Monday, March 27, 2006

Children and Divorce

Apparently some researchers in the UK have established that children suffer more from conflict between their parents during divorce, than any lack of contact. It always amazes me how people will spend hours of their time and huge sums to find things out that are so self-evident anyway. I've worked with endless children whose parents have been divorcing. And it's no great surprise that they prefer their parents not to row. Indeed the key thing they always ask for is that their parents should remain friends. The break up of a family is a devastating thing for any child. The family is their bedrock; they've always believed in it. And they have to feel it's stable and secure to feel stable and secure themselves. So once this illusion is shattered, they have so very much to come to terms with. It's like the collapse of their universe.....like someone's pulled the rug out from under them and they have to start afresh and relearn a whole new way of living.

So, of course, if their parents can only get on and speak politely and kindly to each other, it's going to make the whole process easier for the children. Apart from anything else, young people often blame themselves for any break up. They may be too young to understand what's going on, and every time they hear their parents row, they may believe they've done something wrong to cause this upset. I've heard so many children describe those terribly anxious moments lying awake in bed listening to the row going on downstairs. The anxiety sets up butterflies in their stomachs as they lie awake dreading that the angry parent is going to walk out, or come upstairs and take things out on them. And wondering what they can do to make things better sometimes believing that if only they can behave or please their parents in some way, all will be well.

Of course this leads to fragile children with insecurity. They literally don't know what's going to happen from one day to the next. But when they learn that their parents are separating, that the rows will finally come to and end, this rarely makes them any happier. Now they're even more likely to blame themselves, to wonder what they could have done to prevent this happening, and to worry about the future without both parents.

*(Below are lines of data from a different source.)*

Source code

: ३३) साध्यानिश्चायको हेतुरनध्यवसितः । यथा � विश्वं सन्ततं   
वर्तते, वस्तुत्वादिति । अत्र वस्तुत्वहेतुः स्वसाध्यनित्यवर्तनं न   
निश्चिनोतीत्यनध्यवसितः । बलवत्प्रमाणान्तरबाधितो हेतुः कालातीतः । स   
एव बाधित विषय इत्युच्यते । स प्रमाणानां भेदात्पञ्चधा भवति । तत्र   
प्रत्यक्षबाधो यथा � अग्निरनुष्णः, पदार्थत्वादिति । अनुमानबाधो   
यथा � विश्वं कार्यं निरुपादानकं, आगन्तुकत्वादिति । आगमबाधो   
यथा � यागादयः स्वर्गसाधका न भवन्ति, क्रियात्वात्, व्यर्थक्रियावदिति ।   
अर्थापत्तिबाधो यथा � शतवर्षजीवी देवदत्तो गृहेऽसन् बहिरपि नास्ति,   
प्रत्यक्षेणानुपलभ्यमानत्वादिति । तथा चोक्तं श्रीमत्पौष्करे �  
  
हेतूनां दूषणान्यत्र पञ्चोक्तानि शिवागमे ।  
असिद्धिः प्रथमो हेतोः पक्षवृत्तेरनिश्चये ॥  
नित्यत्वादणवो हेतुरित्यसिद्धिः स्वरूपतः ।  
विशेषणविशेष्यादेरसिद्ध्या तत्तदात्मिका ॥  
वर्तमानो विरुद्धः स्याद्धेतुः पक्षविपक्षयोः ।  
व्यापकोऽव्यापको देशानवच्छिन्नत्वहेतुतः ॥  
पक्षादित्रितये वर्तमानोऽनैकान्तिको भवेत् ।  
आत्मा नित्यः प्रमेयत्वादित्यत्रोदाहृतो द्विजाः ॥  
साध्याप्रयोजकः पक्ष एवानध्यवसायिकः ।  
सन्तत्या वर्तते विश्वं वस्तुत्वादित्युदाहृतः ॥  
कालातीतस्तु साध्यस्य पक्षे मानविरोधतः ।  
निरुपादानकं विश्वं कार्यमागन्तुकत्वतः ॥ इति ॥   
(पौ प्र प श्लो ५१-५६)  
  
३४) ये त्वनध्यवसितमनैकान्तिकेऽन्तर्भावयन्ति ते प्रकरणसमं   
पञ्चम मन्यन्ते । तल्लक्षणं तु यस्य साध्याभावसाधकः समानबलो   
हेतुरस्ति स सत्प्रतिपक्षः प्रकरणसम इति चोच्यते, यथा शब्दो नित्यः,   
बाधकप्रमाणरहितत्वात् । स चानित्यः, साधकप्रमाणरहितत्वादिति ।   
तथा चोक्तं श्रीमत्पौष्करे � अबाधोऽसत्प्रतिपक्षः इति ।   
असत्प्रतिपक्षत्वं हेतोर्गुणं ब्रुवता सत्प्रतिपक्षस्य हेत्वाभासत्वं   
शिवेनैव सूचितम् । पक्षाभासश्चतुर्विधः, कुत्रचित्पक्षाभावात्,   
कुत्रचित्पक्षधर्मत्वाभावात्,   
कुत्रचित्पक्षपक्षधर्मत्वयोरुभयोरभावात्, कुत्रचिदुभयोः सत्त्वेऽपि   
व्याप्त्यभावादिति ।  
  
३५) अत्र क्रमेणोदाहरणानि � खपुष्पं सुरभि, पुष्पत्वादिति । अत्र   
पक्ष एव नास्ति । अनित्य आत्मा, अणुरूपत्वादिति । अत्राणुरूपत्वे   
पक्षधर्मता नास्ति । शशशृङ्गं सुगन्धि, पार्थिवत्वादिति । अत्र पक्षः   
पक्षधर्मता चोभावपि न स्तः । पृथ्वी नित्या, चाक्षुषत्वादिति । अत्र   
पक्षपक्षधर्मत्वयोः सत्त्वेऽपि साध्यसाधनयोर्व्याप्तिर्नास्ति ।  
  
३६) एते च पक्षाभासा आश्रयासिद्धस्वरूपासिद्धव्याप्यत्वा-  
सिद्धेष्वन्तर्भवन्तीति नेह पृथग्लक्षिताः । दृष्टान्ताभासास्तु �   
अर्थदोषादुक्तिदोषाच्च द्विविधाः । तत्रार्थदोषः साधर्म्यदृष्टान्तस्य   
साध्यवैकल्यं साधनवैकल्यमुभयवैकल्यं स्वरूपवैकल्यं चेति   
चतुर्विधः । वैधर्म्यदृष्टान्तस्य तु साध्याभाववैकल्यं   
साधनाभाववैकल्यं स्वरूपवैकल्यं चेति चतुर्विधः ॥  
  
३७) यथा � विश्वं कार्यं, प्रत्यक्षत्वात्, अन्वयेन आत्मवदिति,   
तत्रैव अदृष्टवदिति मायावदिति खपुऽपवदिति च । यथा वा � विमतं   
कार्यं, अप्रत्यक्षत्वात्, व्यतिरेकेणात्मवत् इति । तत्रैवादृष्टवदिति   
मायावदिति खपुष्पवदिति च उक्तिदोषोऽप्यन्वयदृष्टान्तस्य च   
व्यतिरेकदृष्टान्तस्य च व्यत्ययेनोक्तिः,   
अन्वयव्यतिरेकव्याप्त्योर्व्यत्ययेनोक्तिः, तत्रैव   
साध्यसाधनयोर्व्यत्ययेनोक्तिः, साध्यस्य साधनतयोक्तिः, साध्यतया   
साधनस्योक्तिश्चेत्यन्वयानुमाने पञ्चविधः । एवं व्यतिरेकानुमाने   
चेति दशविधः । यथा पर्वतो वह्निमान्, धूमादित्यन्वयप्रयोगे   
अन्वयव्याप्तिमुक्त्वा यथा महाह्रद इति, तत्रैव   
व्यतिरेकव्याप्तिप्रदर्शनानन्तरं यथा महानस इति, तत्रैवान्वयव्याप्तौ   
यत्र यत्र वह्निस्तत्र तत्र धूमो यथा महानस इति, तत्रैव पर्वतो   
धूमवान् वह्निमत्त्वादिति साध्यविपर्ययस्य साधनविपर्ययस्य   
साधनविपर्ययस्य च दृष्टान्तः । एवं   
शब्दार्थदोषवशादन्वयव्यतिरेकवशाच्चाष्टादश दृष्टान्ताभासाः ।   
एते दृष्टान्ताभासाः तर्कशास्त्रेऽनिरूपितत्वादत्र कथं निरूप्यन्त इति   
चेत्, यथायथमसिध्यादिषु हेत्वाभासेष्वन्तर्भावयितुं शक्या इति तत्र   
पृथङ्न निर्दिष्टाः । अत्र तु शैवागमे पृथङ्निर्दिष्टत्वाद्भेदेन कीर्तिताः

At this point, if parents can only learn to put their children first and do their utmost to achieve an amicable divorce or separation, that will benefit their offspring hugely. Children are quick to pick up an atomosphere; they'll already probably have realised that their parents can't live together. But they don't see why they can't remain friends. They know there must have been love there once for that's when they were conceived. So they can't understand why their parents can't remember that love and be kind to each other.

And parents who do manage to remain on good terms find their children much more quickly adjust to the new circumstances. For a start if the parents remain able to communicate without bitterness, they're likely to be in touch more often and the children's needs more easily seen to. And the children won't have to get involved in all those ghastly games where parents all too often try to get them to take sides. They'll know that they still have two parents who both still love them and who are doing their utmost to keep relations good for the whole family's sake.

People often wonder why we have so many angry people in society today. I believe that much of this angers stems from mistreatment in childhood. And that mistreatment can be something like being negelected or having their needs ignored during a divorce or separation. A young person who feels shut out and irrelevant at this stage in life is likely to grow up feeling misunderstood, neglected and hard done by. And it's young people with resentments like that who all too often grow into the angry adults around us. And they in turn then go on to inflict their anger on their offspring...and so it goes on..and on...and on.

So to get off this merry-go-round of creating angry people, we do surely need to encourage parents towards more amicable divorces. I remember one young client who confided to me (aged 10) that all he really wanted to make him happier was for his parents to exchange a few kind words on the doorstep when his Dad picked him up. Or for his Dad to come in for a cup of tea at hand-over time. His dream was that if that could be achieved, then, maybe one day his Dad would be able to come in for a game of Monopoly....just like the old days when they all lived at home together. And if he had his ultimate wish it would be for Mum and Dad to take him and his brother on holiday...again like the old days. He knew nothing would bring them back together again, but this didn't sound like a lot to ask.